INFORMATION PROVIDED below:

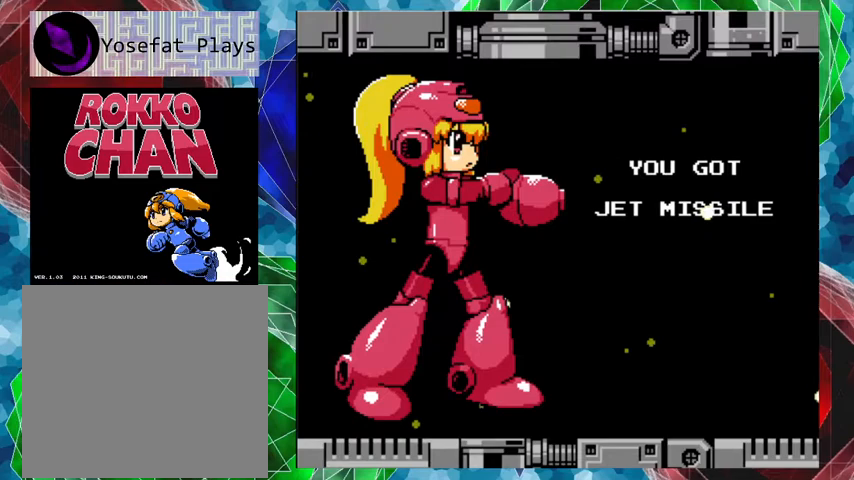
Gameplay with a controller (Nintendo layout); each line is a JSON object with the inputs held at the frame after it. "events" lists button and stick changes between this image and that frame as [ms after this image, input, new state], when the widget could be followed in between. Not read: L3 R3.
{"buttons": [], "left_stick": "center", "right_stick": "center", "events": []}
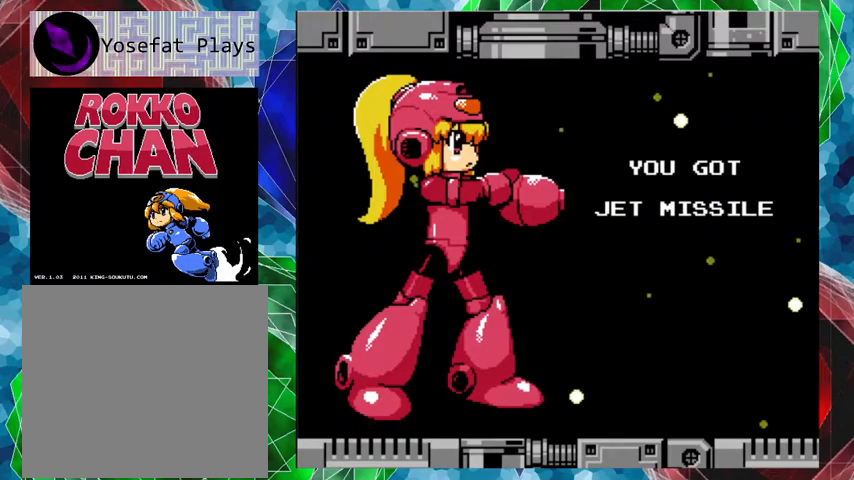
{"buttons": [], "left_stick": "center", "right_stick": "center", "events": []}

End of INFORMATION PROVIDED.

[TRY IT]:
Set the pictures aside and transcribe the data above exactly.

[RESULT FOR THIS TASK]:
Gameplay with a controller (Nintendo layout); each line is a JSON object with the inputs held at the frame after it. "events" lists button and stick changes between this image and that frame as [ms after this image, input, new state], when the widget could be followed in between. Not read: L3 R3.
{"buttons": [], "left_stick": "center", "right_stick": "center", "events": []}
{"buttons": [], "left_stick": "center", "right_stick": "center", "events": []}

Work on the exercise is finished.